Cover: Proper EnglishAs you may know, I am among those who have been desperately hoping for KJC to turn her hand to f/f romance. And, given my preferences among KJC’s previous work, I was hoping for a romance/action or romance/supernatural or romance/mystery blend.

This is is the romance/mystery blend, and although it leans a bit further into the ‘frothy period setpiece’ than my preferences do, I was delighted by it and, having received the ARC in return for honest review, swallowed it in one intoxicating sitting. It’s so much more My Jam than… almost any f/f on the market (and unlike a few others out there that are My Jam plotwise, it also has engaging, amusing prose!), so it’s quite hard to review this book.

Things I am delighted by
  • Top notch period history work. Far cry from the widely recommended f/f historical that I threw across the room on page three because the MC was angsting about being seen in physical contact with another woman in what was, if you knew the slightest thing about the period, a perfectly normal social touch. Instead, Patricia and Fenella have both been negotiating the fuzzy boundaries between what is considered normal female homosocial bonding for young women and preferences or desires which are more firmly deviant. (Spoilery note: I love that one of them has been desiring life partnership, but not really thinking about sex as a possibility re: women, while the other has rather more sexual experience but never really thought about forming a life partnership with a woman. Variety! Nuance!)
  • A romantic plot that consists of something other than the lesbian sheep poem in narrative form! There *is* a fair bit of staring, and some ‘well okay, she kissed me, but that doesn’t mean…’, but the main bulk of the romantic plot line is taken up with the two women figuring out the difference between each other’s external social presentation and inner self
  • Hilarious subplot involving a gay male couple, which I shall not spoil. That subplot also turns from hilarious to serious toward the end, and provides some real depth to Patricia’s emotional arc that isn’t dependent on the romantic arc
  • A good range of supporting characters. I was particularly fond of one Ms Victoria Singh, vegetarian and animal rights activist. KJC’s side characters are always a strength, bringing both engaging personalities and ties into various streams of historical demographics and politics. And - pleasing me, personally, in my specific pet interests - a male-female friendship that’s strong, unique, and just… there, providing depth to both the MC and one of the secondary characters.

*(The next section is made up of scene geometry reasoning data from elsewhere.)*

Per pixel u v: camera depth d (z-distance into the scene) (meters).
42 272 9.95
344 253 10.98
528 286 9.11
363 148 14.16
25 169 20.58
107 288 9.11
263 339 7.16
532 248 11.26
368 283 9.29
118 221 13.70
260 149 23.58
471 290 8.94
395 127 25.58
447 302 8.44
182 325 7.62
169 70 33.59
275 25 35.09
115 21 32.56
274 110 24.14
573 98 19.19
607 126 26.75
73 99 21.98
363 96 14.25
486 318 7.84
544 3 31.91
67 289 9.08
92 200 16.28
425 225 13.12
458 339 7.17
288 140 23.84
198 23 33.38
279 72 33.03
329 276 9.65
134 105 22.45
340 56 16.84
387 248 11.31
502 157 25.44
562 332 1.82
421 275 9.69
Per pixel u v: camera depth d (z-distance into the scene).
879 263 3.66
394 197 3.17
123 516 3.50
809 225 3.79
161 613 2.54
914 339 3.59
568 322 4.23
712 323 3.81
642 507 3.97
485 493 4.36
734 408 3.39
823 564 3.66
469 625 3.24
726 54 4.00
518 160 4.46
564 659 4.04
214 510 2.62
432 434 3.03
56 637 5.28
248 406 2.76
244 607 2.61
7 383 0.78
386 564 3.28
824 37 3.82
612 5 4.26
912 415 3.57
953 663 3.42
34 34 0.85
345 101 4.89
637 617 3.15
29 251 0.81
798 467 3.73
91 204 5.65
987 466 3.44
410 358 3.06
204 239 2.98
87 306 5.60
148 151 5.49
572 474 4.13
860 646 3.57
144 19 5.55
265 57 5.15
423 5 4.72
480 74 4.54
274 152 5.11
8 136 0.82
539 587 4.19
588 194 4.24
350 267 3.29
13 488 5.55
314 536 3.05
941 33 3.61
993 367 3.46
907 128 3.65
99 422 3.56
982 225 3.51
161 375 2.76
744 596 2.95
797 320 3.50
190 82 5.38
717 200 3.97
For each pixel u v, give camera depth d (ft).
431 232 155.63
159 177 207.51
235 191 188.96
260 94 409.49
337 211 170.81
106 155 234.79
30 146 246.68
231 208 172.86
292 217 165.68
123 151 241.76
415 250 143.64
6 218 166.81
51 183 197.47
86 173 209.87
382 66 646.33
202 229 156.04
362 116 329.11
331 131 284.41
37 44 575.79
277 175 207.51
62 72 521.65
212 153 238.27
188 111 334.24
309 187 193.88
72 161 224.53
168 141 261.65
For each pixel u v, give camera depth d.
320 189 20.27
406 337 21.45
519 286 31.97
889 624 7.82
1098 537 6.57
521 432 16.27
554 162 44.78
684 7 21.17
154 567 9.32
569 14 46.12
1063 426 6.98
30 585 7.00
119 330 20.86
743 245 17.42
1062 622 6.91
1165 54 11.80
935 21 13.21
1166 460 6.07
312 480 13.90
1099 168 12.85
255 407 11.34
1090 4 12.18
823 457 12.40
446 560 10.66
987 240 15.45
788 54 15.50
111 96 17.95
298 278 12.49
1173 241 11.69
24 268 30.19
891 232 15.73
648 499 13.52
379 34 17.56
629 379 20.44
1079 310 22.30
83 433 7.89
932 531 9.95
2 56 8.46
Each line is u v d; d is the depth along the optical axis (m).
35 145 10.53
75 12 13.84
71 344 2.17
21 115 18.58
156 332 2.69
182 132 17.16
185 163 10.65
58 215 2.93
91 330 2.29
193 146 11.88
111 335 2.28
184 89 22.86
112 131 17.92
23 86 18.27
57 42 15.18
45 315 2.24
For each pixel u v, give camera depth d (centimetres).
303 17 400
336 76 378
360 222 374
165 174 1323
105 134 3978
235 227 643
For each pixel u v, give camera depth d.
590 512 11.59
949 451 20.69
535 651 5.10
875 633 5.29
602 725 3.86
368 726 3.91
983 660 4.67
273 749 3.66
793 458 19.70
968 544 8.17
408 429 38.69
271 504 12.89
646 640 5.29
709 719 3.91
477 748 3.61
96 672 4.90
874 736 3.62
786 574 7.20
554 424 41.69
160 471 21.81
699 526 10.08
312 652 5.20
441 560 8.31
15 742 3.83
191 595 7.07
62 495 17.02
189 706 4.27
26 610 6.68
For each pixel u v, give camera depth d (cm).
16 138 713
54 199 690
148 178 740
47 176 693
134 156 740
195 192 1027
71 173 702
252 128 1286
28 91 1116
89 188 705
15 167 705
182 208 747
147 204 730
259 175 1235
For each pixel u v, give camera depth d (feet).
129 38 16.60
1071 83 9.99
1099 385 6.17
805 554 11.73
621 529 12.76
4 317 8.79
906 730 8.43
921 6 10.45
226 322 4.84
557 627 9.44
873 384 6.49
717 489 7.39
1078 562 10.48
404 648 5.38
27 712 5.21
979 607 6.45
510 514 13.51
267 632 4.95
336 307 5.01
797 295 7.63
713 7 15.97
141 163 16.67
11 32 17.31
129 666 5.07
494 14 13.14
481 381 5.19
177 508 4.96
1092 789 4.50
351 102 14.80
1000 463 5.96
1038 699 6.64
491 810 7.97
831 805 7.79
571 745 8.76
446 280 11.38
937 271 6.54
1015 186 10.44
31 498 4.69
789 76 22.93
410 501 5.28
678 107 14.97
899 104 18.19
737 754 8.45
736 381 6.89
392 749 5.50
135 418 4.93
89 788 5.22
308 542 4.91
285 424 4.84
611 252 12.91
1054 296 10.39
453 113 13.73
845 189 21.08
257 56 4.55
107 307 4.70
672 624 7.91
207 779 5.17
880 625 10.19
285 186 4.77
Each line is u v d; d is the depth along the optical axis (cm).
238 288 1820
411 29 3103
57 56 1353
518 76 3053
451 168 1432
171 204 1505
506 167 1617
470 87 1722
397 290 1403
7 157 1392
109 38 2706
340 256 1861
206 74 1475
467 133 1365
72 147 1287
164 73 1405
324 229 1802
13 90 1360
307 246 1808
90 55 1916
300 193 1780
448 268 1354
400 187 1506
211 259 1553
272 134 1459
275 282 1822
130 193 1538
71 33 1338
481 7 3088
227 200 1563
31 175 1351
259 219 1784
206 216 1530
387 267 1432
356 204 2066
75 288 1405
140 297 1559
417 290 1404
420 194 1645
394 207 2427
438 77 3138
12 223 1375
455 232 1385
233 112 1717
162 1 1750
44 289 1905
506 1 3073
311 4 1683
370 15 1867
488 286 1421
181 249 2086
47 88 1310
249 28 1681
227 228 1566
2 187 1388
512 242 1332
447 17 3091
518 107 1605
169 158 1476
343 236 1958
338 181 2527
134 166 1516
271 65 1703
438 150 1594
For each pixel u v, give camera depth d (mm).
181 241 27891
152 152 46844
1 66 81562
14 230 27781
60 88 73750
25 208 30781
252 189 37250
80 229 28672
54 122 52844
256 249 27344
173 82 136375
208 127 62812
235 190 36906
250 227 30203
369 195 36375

Things that are less brilliant: I feel bad listing these, because I love that this book exists! I want KJC to write more of them! But, uh. You may have noticed I measure most historicals against KJC? I also measure KJC against KJC, and this is - while not her weakest - definitely not her strongest work.
  • Pacing: The mystery and romance plots were out of sync. The latter had pretty much resolved by the time the former exploded. There was also no point in the overlap where either MC had a real reason to mistrust each other, and I feel like that was a missed opportunity there.
  • Sex: It’s fine! It’s fun! It’s better than many f/f romances out there! If you *don’t* like KJC’s kinkier work, then this book is definitely for you. I’m… just going to be over here feeling bad because I liked this but am still wishing for something more, and that something more can basically be summed up as ‘the kind of dynamics KJC writes for period historical MEN at terrible house parties’.


In short: I loved this book, but I loved it in the way that you love things for existing so you can’t hold their weaknesses against them the way you would for something that existed in abundance. I would definitely pay for it. It’s not KJC’s best work but I devoutly hope it’s not her last in the f/f market.